Как уживались они — вздорная, комичная и не очень грамотная еврейская старуха (поосторожней со старухой, вряд ли она была старше тебя нынешней, милочка), и мой армянский папа, рафинированный, ироничный, совершенно случайно попавший в густое варево подольского, а потом и воскресенского бытия. Думаю (не без тайной гордости), не последнюю роль в этом сыграла я…
Похоже, что-то иногда объединяет и примиряет совершенно непохожих и, казалось бы, несовместимых по духу, воспитанию, образованию людей. Допустим, то, что во всем этом безумном вареве, в смещении координат, установок, правил и исключений из них всегда существует главное и второстепенное, великое и пустое.
Авраам родил Исаака, Саак (мой армянский прадед) родил Тамару. Мирл родила Розочку, которая, как вы помните, стала сводной сестрой Ривы. В этом странном, непредсказуемом, неправдоподобном сюжете — войны, погромы, революция, резня.
Блеяние овец, горные хребты и перевалы. Темноглазые люди со строгими иконописными ликами. Коммуналки, комоды, квитанции.
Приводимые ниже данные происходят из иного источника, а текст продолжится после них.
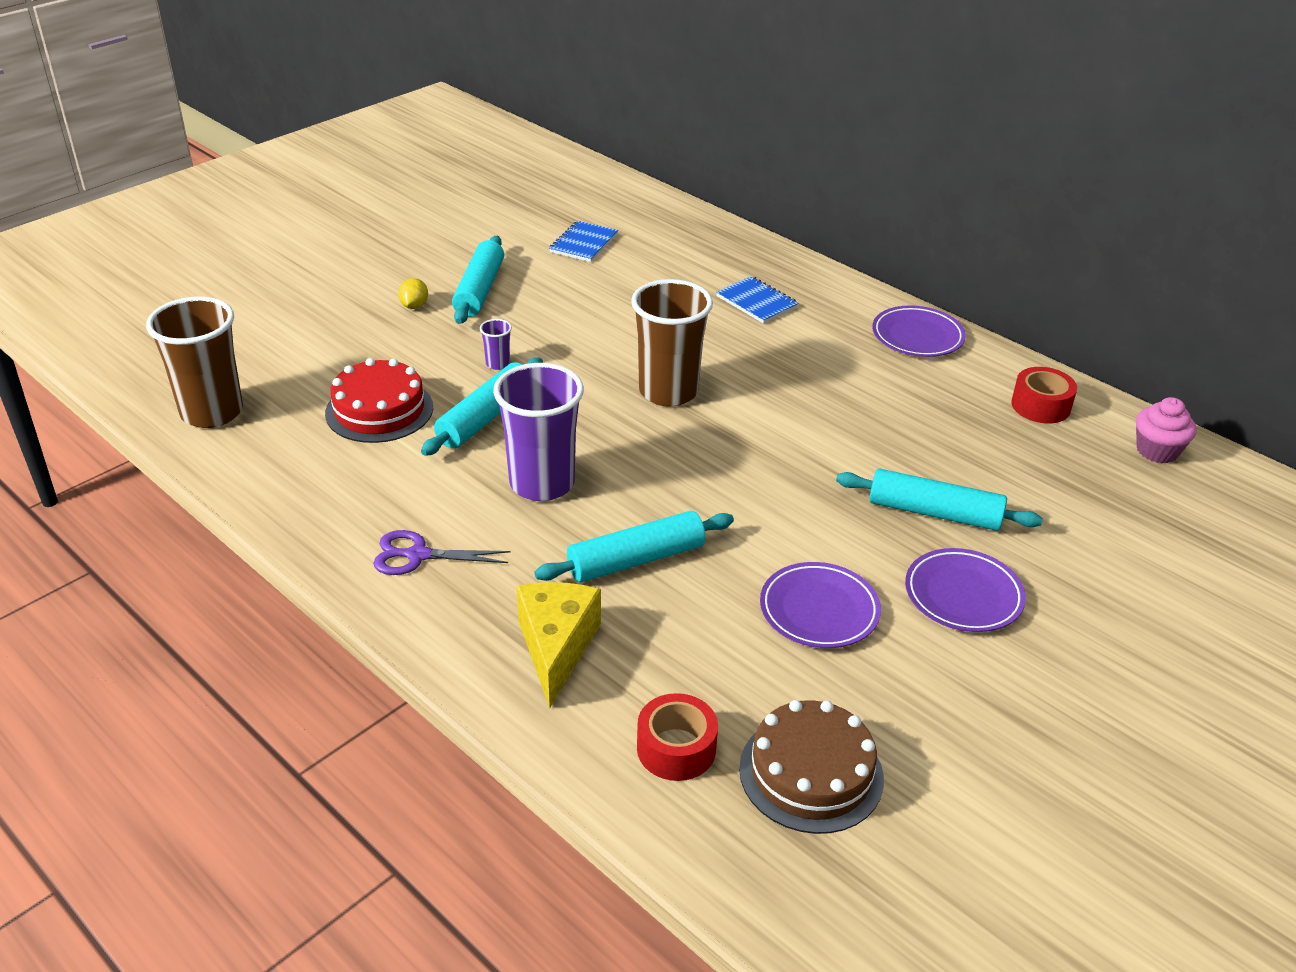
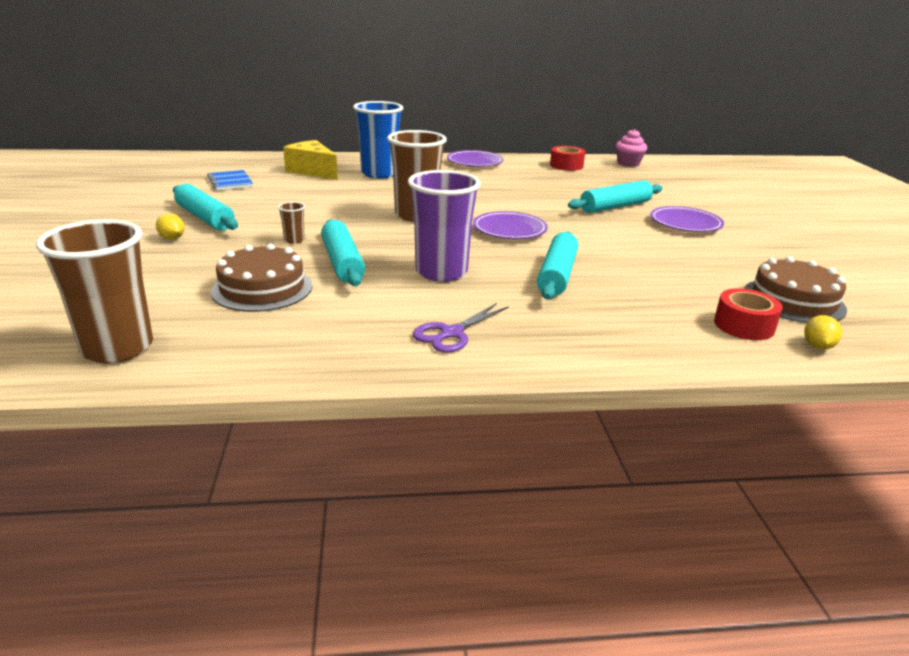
camera: 50 degrees left, 10 degrees down
red cake [325,358,433,443] -> brown cake [211,243,312,312]
purple cup [480,319,512,370] -> brown cup [278,202,305,244]
yellow cheese [517,582,601,708] -> yellow cheese moved to [283,140,338,180]
blue notebook [716,276,799,324] -> blue cup [353,101,403,179]
purple plate [760,562,881,648] -> purple plate moved to [473,211,548,239]
none -> yellow lemon [804,315,842,350]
Скомканные, мятые рубли, тяжелые медные монеты, бельевые прищепки, исчезающие по воле случая…
«Пусть он таки возьмет деньгами», говорила бабушка, надвигаясь на меня с ложечкой, подаренной однажды «на зубок». Ложечку за папу, ложечку за маму, и я открывала рот, глотая ненавистную, в комках манную кашу, впитывая алеф и бет, а также гимел и далет, основу любой мало-мальски приличной библейской истории.

Книги

Некоторые книги геометрически, я бы сказала хирургически или гомеопатически точно встраиваются в хронологию жизни. Не будь их, она (эта самая жизнь) могла бы сложиться иначе, однозначно.
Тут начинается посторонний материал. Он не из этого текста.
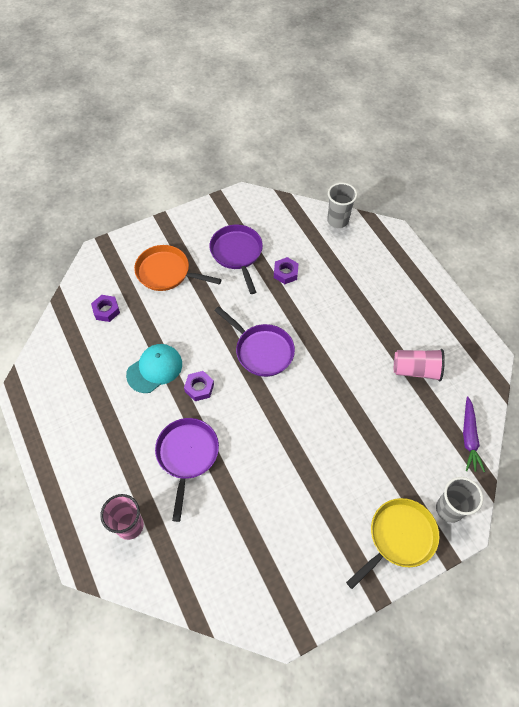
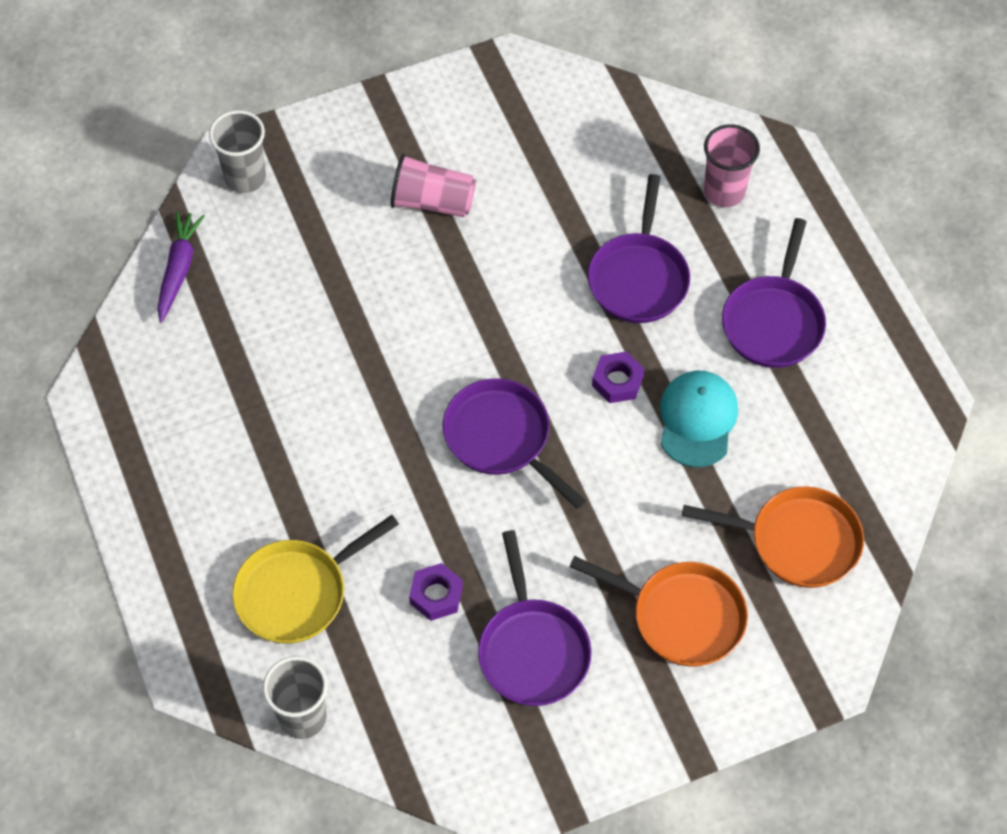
camera: 175 degrees left, 0 degrees up
purple nut [91,295,120,322] -> orange pan [682,486,864,588]
turquoise cap [126,344,182,393] -> turquoise cap turned 135 degrees clockwise [660,371,738,467]
yellow pan [346,498,439,589] -> yellow pan moved to [232,515,399,644]
pink cup [394,349,445,382] -> pink cup moved to [391,154,476,217]
none -> purple pan [722,218,826,368]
Возьмем «Трех товарищей» Ремарка. И вообще Ремарка.
Иначе о чем тогда было многозначительно переглядываться в мои восемнадцать? Исключительно о «необычайно прекрасной погоде», не так ли, господа? Первой влюбленности как нельзя более соответствует ремарковская интонация, только вооружившись Ремарком можно войти в восемнадцатую осень жизни…
К двадцатой зачитанные страницы уходят на полку, и только изредка напоминают о себе укоризненным шорохом и вздохом. Нет, будут еще возвращения, не менее страстные, исполненные романтической грусти и отчаянья. Но перечитанная не единожды книга возвращает к уже пережитому. Жажда (забвения, и, собственно, самой жизни), преподносит сюрпризы.
Пусть это будет Белль.
Где ты был, Адам? Бильярд в половине десятого. Глазами клоуна. Стоп. О настоящих потерях языком Белля. Не Ремарка. Все совпадает. Книга ложится в руку (иногда абсолютно случайно), и тут же — подтверждение. Юношеский романтизм уступает место чему-то подлинному, не то чтобы предыдущее было ненастоящим, напротив, но подлинность Белля иная. Так соло на трубе уступает убедительности и мощи органа.
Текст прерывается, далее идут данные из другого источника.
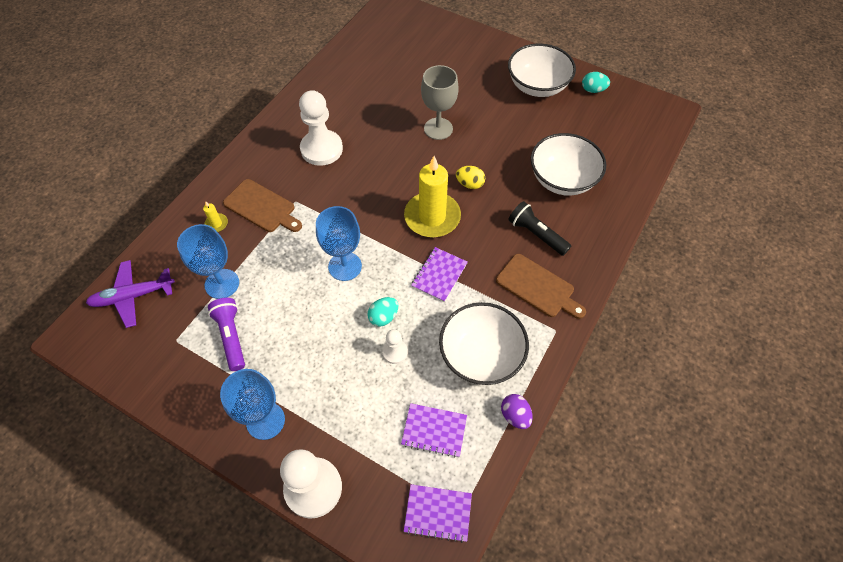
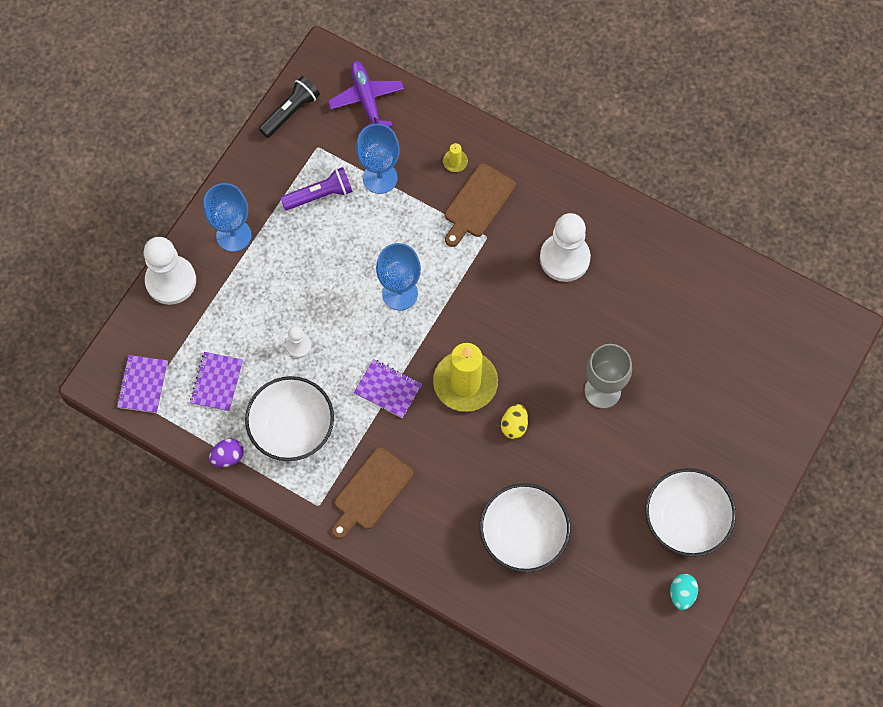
camera: 90 degrees right, 10 degrees up
turquoise egg [367,297,398,327] -> none
black flashlight [508,201,571,256] -> black flashlight moved to [259,76,320,138]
После Белля — долгий провал. Есть период, в котором не помню ни одной книги. Откуда-то выныривает «Игра в классики», закладка в пухлом томе Цвейга, вновь перечитана Купринская «Яма». Уже важно цитируется Борхес. И все-таки Маркес. Пожалуй, он.
Если бы не Маркес (и вся латиноамериканская проза в придачу), не появился бы на свет мой сын. Родился бы какой-нибудь сын (или дочь), но благодаря Маркесу родился именно этот. «Любовь во время холеры» (чумы и прочих напастей) и по сей день со мной. В наивысшем смысле мы никогда не изменяем нашим любимым книгам. Ремарк, Белль, Маркес, Кортасар.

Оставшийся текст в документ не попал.